If your sequences are short and you only want to find simple differences (e.g. no gaps, etc..), you can use the tool is diffseq from the EMBOSS package.
If you need something more accurate, you should use a sequence alignment tool. A tool that works from the command line and is easy to set up is exonerate.

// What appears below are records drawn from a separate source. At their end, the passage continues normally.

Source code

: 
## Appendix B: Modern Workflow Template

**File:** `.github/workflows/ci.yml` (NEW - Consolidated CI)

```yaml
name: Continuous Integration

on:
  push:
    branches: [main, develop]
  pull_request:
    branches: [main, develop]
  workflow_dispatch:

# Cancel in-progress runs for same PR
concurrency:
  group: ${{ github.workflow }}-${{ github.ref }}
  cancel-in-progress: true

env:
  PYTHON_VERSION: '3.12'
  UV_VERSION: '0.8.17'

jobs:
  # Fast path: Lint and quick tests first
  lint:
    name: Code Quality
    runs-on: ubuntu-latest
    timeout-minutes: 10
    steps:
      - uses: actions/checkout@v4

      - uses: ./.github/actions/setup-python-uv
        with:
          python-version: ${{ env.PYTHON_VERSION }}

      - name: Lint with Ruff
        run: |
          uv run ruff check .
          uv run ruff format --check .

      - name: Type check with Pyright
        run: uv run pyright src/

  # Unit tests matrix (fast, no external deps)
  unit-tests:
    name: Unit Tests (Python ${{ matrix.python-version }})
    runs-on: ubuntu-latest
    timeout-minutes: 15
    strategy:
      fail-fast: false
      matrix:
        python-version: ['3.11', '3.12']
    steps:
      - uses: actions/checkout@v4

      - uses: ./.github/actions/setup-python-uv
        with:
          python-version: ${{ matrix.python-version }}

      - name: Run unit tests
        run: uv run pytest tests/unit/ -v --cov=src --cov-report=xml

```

I am not sure about how you can get the output you requested with exonerate, but there is probably a way. Put your sequences in to different files:
echo '>seq1\nACKKAKCAKCAIKCAKCKACNGHSCKAAEUIIDHTN' > seq1.fasta
echo '>seq2\nACKKAKCAKCAIIKCAKCKACNGHSKAAEUIIDHTN' > seq2.fasta
You can also put more than a sequence in the same file, if it helps you organize the files. Then, run exonerate with the following:
$: exonerate -q seq1 -t seq2 --showsugar --showcigar -n 1 -m affine:global --exhaustive
Command line: [exonerate -q seq1.fasta -t seq2.fasta --showsugar --showcigar -n 1 -m affine:global --exhaustive --showvulgar]
Hostname: [henikoff]
** (process:31120): WARNING **: Exhaustively generating suboptimal alignments will be VERY SLOW
C4 Alignment:
------------
Query: seq1
Target: seq2
Model: affine:global:protein2protein
Raw score: 177
Query range: 0 -> 36
Target range: 0 -> 36
1 : ACKKAKCAKCA-IKCAKCKACNGHSCKAAEUIIDHTN : 36
||||||||||| ||||||||||||| |||||||||||
1 : ACKKAKCAKCAIIKCAKCKACNGHS-KAAEUIIDHTN : 36
sugar: seq1 0 36 . seq2 0 36 . 177
cigar: seq1 0 36 . seq2 0 36 . 177 M 11 D 1 M 13 I 1 M 11
vulgar: seq1 0 36 . seq2 0 36 . 177 M 11 11 G 0 1 M 13 13 G 1 0 M 11 11
Have a look at the --showcigar
, --showvulgar
, and --showsugar
options, and specially at the --ryo
option for more output options and their explanation.
I would add
tr '[:lower:]' '[:upper:]'
to make sure all aminoacids are in the same case.What a clever answer, I have laught when I see this :D
However this way is no so intuitive. Because I have to extract the sequences from the FASTA files by another command and count the mutations by myself. A program should be better. Anyway, thanks for your help :D.